START Text shown
Australian Dance Reviews

Onegin – The Australian Ballet

Sydney Opera House
May 2012

By Lynne Lancaster.

What a glorious revival of this production by The Australian Ballet! Lavish and spectacular, Onegin showcases some extraordinary choreography and brilliant dancing. The company are in fine form – an excellent way to celebrate their 50th anniversary this year.

Based on the Pushkin novel, Onegin features stunning opulent sets and costumes as designed by Jurgen Rose. The lacy dripping flowers of Act 2 are exquisite and in the ballroom scene of Act 3, the sleeves of the women’s dresses are like flowers too.

Cranko’s demanding choreography is seamless and in some of the pas de deux, in particular, there are some very difficult lifts and throws. There is lots for the corps to perform with ballroom waltzes and character dancing, but this ballet is mainly a vehicle for the  main characters, with a huge dreamy pas de deux for Tatiana and Onegin in Act 1 and a despairing farewell pas de deux as the climax in Act 3 . Add to this Lensky and Olga with their joyous pas de deux in Act 1, the ballroom flirting in Act 2 and a showpiece pas de deux for Tatiana and her husband Prince Gremin in Act 3.

The Australian Ballet

The Australian Ballet's 'Onegin'. Photos by Branco Gaica.

The bright, joyful character dancing of the corps in Act 1 is contrasted with the agonizing sculptural tableaux for Tatiana and Olga in Act 2 when they beg Lensky to call off the duel.
END Text shown
START Study material
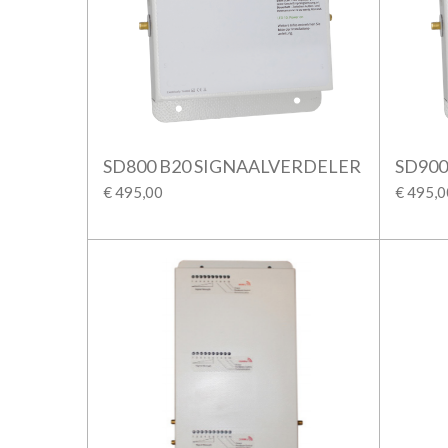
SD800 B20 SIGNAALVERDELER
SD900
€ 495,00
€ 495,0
END Study material
START Study material
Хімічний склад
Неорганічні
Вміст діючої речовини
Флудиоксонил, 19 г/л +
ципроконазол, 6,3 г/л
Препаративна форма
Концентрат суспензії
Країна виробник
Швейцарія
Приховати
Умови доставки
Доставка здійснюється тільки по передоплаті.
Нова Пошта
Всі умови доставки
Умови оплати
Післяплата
END Study material
START Study material
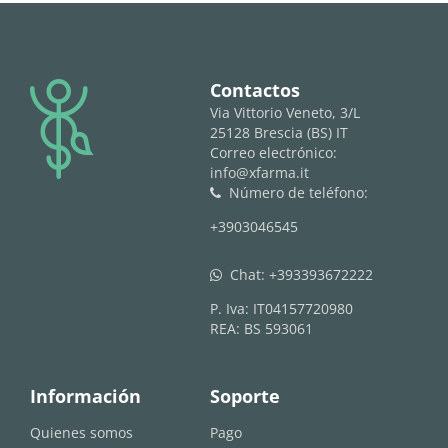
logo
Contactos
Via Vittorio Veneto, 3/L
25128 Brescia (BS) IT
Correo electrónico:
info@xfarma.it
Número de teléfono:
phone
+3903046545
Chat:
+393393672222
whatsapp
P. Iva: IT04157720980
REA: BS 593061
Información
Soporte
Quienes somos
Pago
END Study material
■ What the exercise asks:
Carry the review of The Australian Ballet's Onegin further, starting after its last sentence. The records are separate material and have no connection to the ballet review.

■ Response box:
We see Onegin’s change of heart as brilliantly portrayed by Rudy Hawkes.  In Act 1 he is cold, elegant, aloof, a Byronic /Mr Darcy hero in black, who determinedly breaks Tatiana’s heart by tearing up and returning her letter. He then seeks to cause major mischief by flirting with Olga. In Act 1 there is the wonderful ‘mirror’ pas de deux where Tatiana dreams of him as her hero and lover. In Act 3 the tables are turned and Onegin is an explosive whirlwind of passion, kneeling at Tatiana’s feet, begging for  love and understanding, but alas it is too late.

Our leading lady, Tatiana, was marvellously danced by Rachel Rawlings. We see her develop from a shy, bookish teenager who falls foolishly and passionately in love with Onegin in Act 1, to Act 3 where she has blossomed into an elegant society wife with her doting husband Prince Gremin.

As Lensky, Onegin’s friend and Olga’s fiancée, Ty King-Wall is magnificent – at times jaw-dropping. He has a fabulous long stretched line and wonderful soft ballon. He is all charm and youthful exuberance. The young and happy, deliciously in love pas de deux for Lensky and Olga in Act 1 is delightful.

Olga, Tatiana’s sister, is delightfully danced by Lana Jones. She is more light-hearted and frivolous than Tatiana and does not seem to realise the consequences of her flirtation with Onegin until it is too late. She is exquisite in the Act 1 pas de deux especially.

With the combination of a dramatic love story, Tchaikovsky’s glorious music, lavish, sumptuous sets and costumes, and Cranko’s swooping, expressive choreography terrifically danced, Onegin is a tremendous production that has audiences swooning.